Orson Scott Card gives me the creeps. But Ender’s Game is one of my favorite books. What to do?!?
Back in my immature, naïvely intolerant youth, when an aspect of an author’s personal life offended me, I stopped reading that author. Thankfully I’ve grown up and can see that the pleasure I get from reading a book is entirely my own and has nothing to do with the author.
Recently, DC hired Card to write some new Superman stories for an online comic book. Card’s backwards-minded politics angered members of the LGBT community who requested DC remove him from the project. DC responded: “As content creators we steadfastly support freedom of expression, however the personal views of individuals associated with DC Comics are just that — personal views — and not those of the company itself.” (Source: USAToday)
I applaud DC’s decision to keep him on the project. Orson Scott Card is an idiot with his personal politics, but he is still an imaginative, creative and prolific writer. (Of course – the project is on hold at the moment because DC can’t find an artist willing to work with Card – which makes me laugh.)
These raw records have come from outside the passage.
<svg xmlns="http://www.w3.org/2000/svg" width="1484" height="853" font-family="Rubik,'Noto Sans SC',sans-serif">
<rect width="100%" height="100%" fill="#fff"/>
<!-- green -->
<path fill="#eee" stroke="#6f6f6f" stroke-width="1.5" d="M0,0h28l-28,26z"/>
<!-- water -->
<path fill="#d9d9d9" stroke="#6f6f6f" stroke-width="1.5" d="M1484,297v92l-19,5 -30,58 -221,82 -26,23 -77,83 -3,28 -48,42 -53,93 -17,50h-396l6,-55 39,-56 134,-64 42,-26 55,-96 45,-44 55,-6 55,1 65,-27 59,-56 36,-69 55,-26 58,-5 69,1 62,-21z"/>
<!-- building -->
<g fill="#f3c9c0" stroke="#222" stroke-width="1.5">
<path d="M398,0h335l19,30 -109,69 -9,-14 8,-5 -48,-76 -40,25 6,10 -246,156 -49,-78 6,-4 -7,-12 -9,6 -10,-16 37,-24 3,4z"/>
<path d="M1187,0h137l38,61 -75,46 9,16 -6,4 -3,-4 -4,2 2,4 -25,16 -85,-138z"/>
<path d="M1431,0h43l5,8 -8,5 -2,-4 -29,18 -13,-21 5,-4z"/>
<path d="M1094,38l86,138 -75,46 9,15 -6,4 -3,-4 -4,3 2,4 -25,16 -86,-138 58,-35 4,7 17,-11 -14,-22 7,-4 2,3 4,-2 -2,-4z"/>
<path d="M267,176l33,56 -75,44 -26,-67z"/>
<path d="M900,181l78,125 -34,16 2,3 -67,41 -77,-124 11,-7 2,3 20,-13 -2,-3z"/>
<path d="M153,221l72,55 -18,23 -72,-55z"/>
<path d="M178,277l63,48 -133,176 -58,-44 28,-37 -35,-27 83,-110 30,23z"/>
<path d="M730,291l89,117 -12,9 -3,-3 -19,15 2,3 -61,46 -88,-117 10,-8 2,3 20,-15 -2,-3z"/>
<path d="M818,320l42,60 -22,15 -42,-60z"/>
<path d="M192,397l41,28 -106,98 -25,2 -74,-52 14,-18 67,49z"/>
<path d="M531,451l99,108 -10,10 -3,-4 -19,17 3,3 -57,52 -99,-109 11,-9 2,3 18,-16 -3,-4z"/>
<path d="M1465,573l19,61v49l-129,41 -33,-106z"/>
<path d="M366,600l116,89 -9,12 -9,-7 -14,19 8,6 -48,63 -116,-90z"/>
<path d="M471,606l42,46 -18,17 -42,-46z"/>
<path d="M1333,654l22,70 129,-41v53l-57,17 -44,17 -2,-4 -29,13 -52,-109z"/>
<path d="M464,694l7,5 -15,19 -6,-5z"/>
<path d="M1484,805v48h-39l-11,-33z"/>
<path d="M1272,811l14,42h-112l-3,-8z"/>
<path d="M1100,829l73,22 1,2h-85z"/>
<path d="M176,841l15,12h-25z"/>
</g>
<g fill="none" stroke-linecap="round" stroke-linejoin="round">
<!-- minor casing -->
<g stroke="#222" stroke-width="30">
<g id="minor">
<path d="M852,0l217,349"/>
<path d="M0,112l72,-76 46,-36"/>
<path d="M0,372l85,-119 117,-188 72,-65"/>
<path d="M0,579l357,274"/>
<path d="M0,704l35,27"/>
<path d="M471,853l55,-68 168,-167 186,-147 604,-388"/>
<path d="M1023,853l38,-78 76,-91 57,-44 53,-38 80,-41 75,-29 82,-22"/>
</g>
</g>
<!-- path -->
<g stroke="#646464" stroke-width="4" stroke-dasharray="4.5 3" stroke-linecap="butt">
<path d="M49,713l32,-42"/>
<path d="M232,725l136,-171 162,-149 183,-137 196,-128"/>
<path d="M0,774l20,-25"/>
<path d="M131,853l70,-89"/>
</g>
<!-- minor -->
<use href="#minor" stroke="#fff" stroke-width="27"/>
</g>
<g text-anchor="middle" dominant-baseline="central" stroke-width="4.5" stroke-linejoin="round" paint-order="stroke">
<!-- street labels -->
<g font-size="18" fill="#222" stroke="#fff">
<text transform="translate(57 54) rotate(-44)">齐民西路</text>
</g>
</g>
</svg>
I firmly believe that once a creator has created something, and released it to the world, his association with it is over. Done. Complete. And yes, I will spend money on it. I am paying for the pleasure I receive from the book, and as compensation to the author and the editor and the publishing company for their efforts.
On the other hand…. In my recent attempts to re-read Stranger in a Strange Land by Robert Heinlein, I ran into a problem. The creepy relationships between old men and young women and the constant discussions of sex and free love make the book completely unreadable by modern audiences. The author’s personality and politics are so tightly weaved through the narrative, it is impossible to separate creator from creation.
Card may go down in history as a man with bad politics but he will still be thought of as a great writer. Heinlein will only be remembered as a creepy sex addict.
Something to keep in the back of my mind as I write… I must make sure my creation has its own voice, a life of its own, separate from me. To do otherwise is to risk a creation that will only appeal to people who think exactly the way I do. And that would make for a very small audience.